▶ **WHAT THE EXERCISE ASKS**: Scan the material below for the string "Pasando". Report every line that has it.

▶ **EXERCISE MATERIALS**:
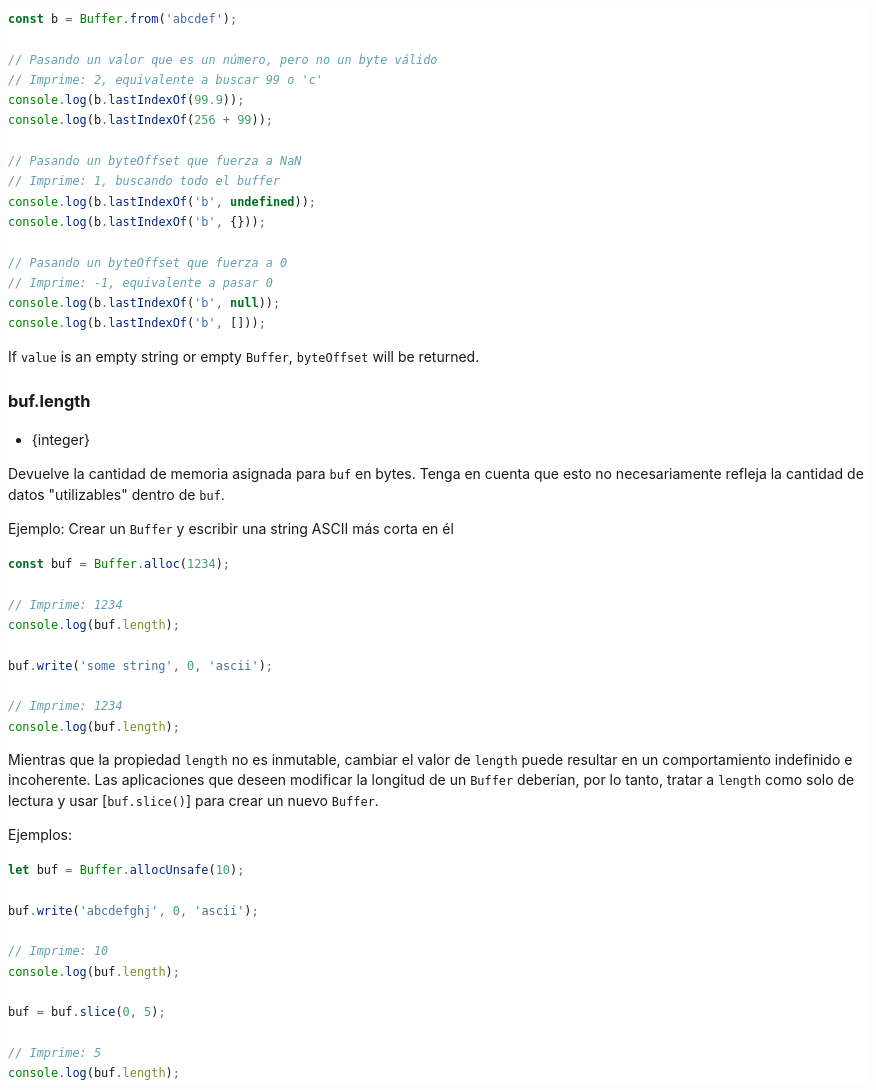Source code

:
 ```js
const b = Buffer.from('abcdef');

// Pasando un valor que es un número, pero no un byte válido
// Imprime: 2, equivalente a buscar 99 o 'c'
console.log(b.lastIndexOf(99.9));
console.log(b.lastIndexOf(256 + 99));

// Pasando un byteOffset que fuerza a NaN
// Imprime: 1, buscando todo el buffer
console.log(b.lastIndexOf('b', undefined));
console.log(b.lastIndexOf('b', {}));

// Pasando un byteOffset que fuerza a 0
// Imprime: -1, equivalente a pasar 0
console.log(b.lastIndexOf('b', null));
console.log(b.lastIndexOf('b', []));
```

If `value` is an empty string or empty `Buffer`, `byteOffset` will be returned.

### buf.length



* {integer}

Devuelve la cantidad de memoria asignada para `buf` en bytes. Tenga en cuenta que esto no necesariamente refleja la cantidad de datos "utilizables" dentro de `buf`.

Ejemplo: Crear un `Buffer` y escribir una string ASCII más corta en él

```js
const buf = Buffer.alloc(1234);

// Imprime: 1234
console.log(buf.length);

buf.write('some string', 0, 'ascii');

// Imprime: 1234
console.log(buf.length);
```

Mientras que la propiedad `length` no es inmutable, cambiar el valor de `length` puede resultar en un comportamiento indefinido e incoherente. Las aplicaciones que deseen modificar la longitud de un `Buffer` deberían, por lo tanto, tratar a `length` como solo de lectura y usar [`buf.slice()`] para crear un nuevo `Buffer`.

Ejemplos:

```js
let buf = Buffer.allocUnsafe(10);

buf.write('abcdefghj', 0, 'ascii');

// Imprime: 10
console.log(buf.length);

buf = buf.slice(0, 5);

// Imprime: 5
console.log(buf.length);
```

▶ **EXERCISE ANSWER**:
// Pasando un valor que es un número, pero no un byte válido
// Pasando un byteOffset que fuerza a NaN
// Pasando un byteOffset que fuerza a 0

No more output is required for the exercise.